You can boost organic performance by generating extrinsic demand, i.e. doing things to get  get the book in front of people.  There is one fundamental problem with book marketing as opposed to, say, marketing cars or houses, which is that the total net revenue per unit is generally under < $10. That means that if you are paying anywhere near $10 in marketing to acquire each new sale, you are probably losing money. 

We are not operating at the scale of Proctor & Gamble where their  ad spending is so great that they can afford to drum up sales for detergent that costs $14.99 a bottle.  (And they probably have better margins on liquid soap than we do on books!)  

So you really have to watch your pennies with generating extrinsic demand.  Free is by far the best price, and fortunately, many of the most effective ways of generating extrinsic demand are in fact nearly free, such as making media appearances.

Understanding Your Amazon sales rank

I just came across the following online comments from a multiple New York Times-bestselling author, one of the authors I respect and enjoy most in all the world:

Ah, Amazon sales rankings.  What do these numbers — changing every hour
in their hypnotic fashion that drives authors mad — really mean?

Here’s the skinny:

Ranking above 10,000 — essentially meaningless.  At that point, the
books are in order by ISBN or alphabetically or something.  Don’t even look.
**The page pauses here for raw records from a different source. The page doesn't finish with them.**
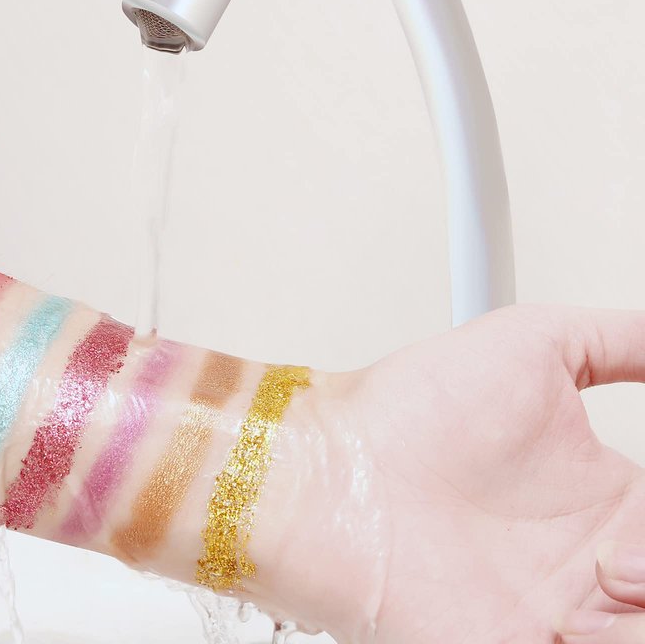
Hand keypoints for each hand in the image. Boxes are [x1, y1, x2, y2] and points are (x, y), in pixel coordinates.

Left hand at [329, 303, 644, 642]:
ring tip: (603, 569)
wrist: (339, 464)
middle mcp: (591, 567)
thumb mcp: (538, 344)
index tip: (641, 501)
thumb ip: (624, 340)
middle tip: (616, 550)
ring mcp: (561, 620)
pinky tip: (586, 607)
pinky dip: (617, 642)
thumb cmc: (418, 403)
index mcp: (608, 501)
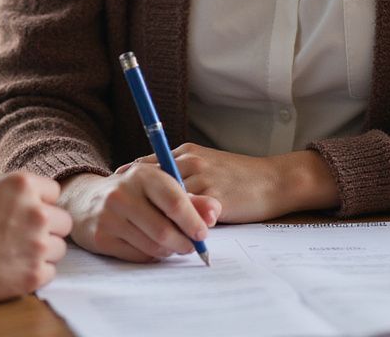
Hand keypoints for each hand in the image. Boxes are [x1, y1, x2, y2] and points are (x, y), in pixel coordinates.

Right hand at [0, 167, 71, 302]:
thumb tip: (3, 178)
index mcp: (24, 185)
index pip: (54, 191)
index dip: (40, 201)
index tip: (26, 210)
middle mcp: (38, 213)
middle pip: (63, 221)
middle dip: (48, 226)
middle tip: (27, 233)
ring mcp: (38, 245)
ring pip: (59, 247)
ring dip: (44, 250)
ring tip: (20, 252)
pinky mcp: (35, 274)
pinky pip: (50, 271)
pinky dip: (36, 271)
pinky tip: (17, 268)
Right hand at [59, 167, 219, 262]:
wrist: (85, 199)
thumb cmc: (133, 192)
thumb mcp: (158, 185)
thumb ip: (190, 198)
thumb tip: (214, 211)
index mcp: (142, 174)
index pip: (173, 201)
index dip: (193, 220)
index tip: (203, 232)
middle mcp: (122, 193)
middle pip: (164, 229)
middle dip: (184, 242)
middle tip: (191, 245)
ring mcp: (109, 216)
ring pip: (153, 246)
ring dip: (169, 250)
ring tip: (172, 243)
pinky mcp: (101, 237)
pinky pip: (138, 256)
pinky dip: (152, 255)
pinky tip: (151, 245)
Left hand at [120, 145, 338, 222]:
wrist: (274, 180)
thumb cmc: (241, 175)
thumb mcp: (209, 164)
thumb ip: (186, 173)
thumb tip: (160, 187)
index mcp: (187, 152)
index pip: (149, 162)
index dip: (130, 177)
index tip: (115, 187)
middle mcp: (190, 161)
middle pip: (151, 178)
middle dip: (133, 194)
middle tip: (117, 208)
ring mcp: (201, 179)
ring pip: (166, 198)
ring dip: (153, 214)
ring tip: (136, 227)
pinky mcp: (214, 198)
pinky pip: (187, 215)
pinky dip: (176, 226)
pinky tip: (167, 237)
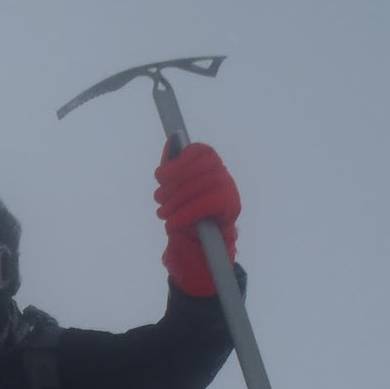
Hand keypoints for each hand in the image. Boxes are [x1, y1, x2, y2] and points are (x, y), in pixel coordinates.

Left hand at [154, 141, 239, 296]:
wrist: (202, 249)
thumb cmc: (187, 215)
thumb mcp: (176, 190)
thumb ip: (173, 166)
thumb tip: (173, 139)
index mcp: (211, 165)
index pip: (200, 151)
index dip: (179, 161)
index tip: (161, 176)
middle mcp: (223, 175)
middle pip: (198, 169)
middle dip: (173, 184)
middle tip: (158, 199)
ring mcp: (230, 190)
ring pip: (201, 186)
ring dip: (176, 201)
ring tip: (162, 213)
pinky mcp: (231, 207)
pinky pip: (207, 203)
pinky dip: (186, 213)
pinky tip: (173, 222)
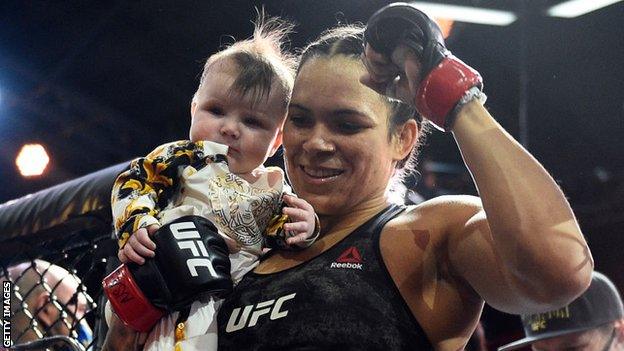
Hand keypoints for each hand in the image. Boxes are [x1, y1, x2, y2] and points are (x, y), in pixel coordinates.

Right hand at [118, 224, 159, 263]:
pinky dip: (126, 259)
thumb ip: (154, 229)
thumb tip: (155, 229)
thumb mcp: (152, 229)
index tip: (154, 247)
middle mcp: (131, 237)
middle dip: (144, 251)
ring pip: (127, 250)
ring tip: (143, 261)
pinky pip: (121, 255)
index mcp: (139, 230)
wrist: (138, 236)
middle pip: (135, 244)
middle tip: (152, 254)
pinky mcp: (122, 250)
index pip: (141, 235)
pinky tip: (133, 262)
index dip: (147, 242)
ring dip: (135, 257)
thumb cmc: (147, 233)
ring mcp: (126, 244)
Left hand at [281, 194, 316, 246]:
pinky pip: (300, 237)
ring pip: (300, 226)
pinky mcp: (305, 235)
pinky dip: (294, 239)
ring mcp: (307, 226)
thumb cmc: (303, 213)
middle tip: (283, 210)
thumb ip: (291, 201)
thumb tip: (284, 195)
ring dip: (293, 226)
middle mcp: (308, 217)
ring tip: (285, 226)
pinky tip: (288, 241)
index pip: (301, 203)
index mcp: (307, 208)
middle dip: (292, 212)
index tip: (287, 198)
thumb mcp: (299, 207)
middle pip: (300, 213)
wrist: (312, 226)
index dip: (294, 201)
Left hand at [361, 3, 482, 130]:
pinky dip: (375, 61)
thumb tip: (360, 78)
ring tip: (391, 72)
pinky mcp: (397, 44)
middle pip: (369, 56)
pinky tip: (388, 64)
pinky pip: (373, 50)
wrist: (429, 89)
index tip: (382, 80)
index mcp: (395, 62)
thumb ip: (377, 85)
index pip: (373, 62)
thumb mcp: (393, 90)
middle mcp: (395, 53)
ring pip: (370, 52)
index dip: (373, 71)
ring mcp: (396, 48)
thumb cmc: (416, 92)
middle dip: (374, 70)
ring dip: (376, 67)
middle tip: (388, 76)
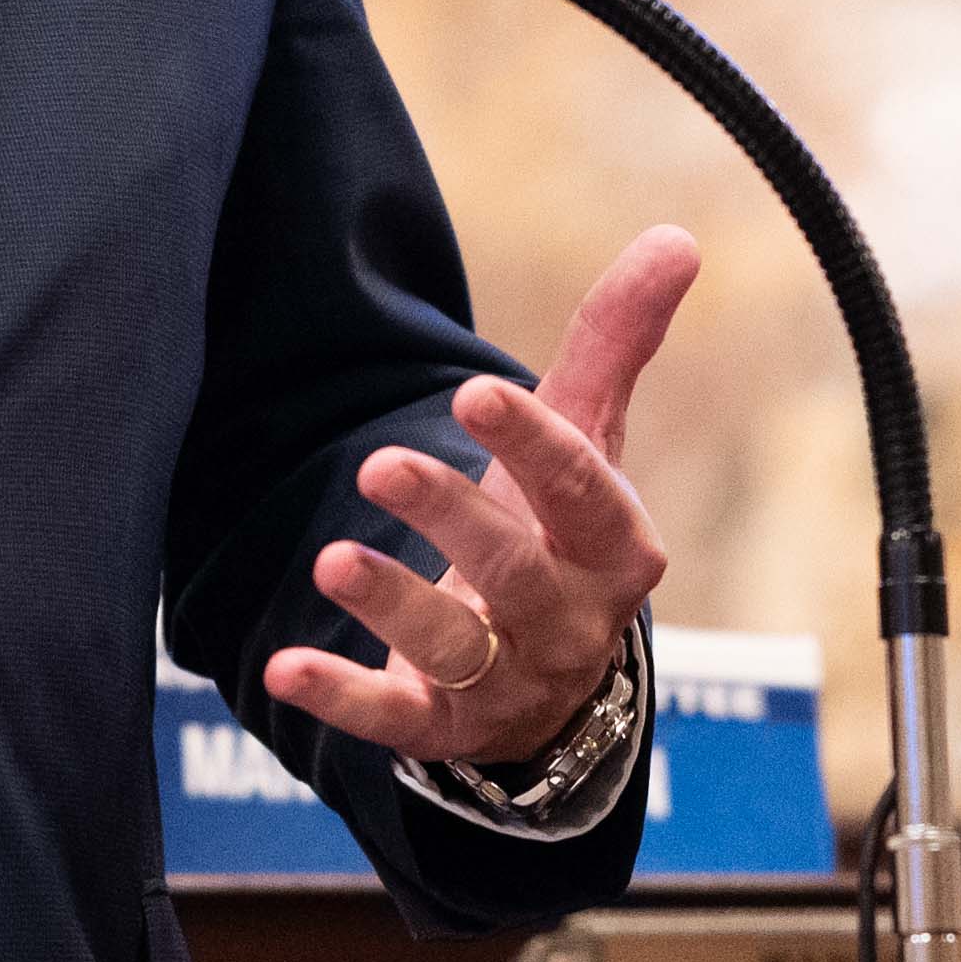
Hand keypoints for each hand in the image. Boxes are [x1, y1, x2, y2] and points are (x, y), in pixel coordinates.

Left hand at [264, 225, 699, 763]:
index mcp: (614, 549)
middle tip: (381, 462)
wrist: (549, 677)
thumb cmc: (560, 532)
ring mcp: (505, 679)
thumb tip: (677, 237)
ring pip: (453, 646)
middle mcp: (567, 622)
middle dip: (450, 515)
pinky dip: (341, 697)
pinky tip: (283, 670)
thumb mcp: (588, 439)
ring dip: (393, 604)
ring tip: (332, 558)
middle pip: (512, 568)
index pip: (580, 493)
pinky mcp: (442, 725)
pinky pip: (393, 720)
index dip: (531, 447)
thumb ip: (615, 344)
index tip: (474, 394)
8k – 10 k — your title is selling one or two units a month, maybe.

4k – 7k — your title is selling one or two units a week.  Nationwide.

2 – 4 k — OK, maybe a little better than that.

Ranking below 1000 — Now, at 3 figures, we’re getting into “selling
briskly for its genre” territory.

Below 100 — Pay dirt at last.  A book pretty much has to attain and
sustain rankings at two figures to crack any of the bestseller lists; to
crack the big lists like the NYTimes, the title needs to hold well below 50.

The key thing about her comments is that the numbers are completely wrong.


It’s amazing, and depressing, that someone who should be extremely well informed by her publisher, is operating in a near complete informatoin vacuum. I try to give my authors a hell of a lot more transparency than that.

I am a publisher with more than 75 books in print (all POD, so 90% of my business is via Amazon) and I watch the sales ranks v. my inventory closely.

The real numbers are more like this. When a title hits

80,000 that means 1 sale today (within the last couple of hours)
40,000 = 2 sales today
20,000 = 4 sales today
10,000 = 8 sales today
and so on.

It’s a logarithmic function, so as sales rank decreases, unit sales rise exponentially. For a great explanation, see http://www.fonerbooks.com/surfing.html, and for the goriest possible details, see http://www.nimblebooks.com/wordpress/2006/06/power-law-converting-amazon-sales-ranks-to-units-sold/.

The trick is that the sales rank “decays” as soon as you sell a book, so if it’s down around 500,000 that means you haven’t sold a book for a week or so. 1,000,000 means you’re probably doing 1 or 2 a month. Whenever it bounces back up to around 80,000, that means a sale within the last hour or two.

You can follow all your titles (24 x 7, compulsively ;-) ) using free services www.salesrankexpress.com or titlez.com. After you watch them bounce up and down for a while, you’ll get a feeling for what’s happening.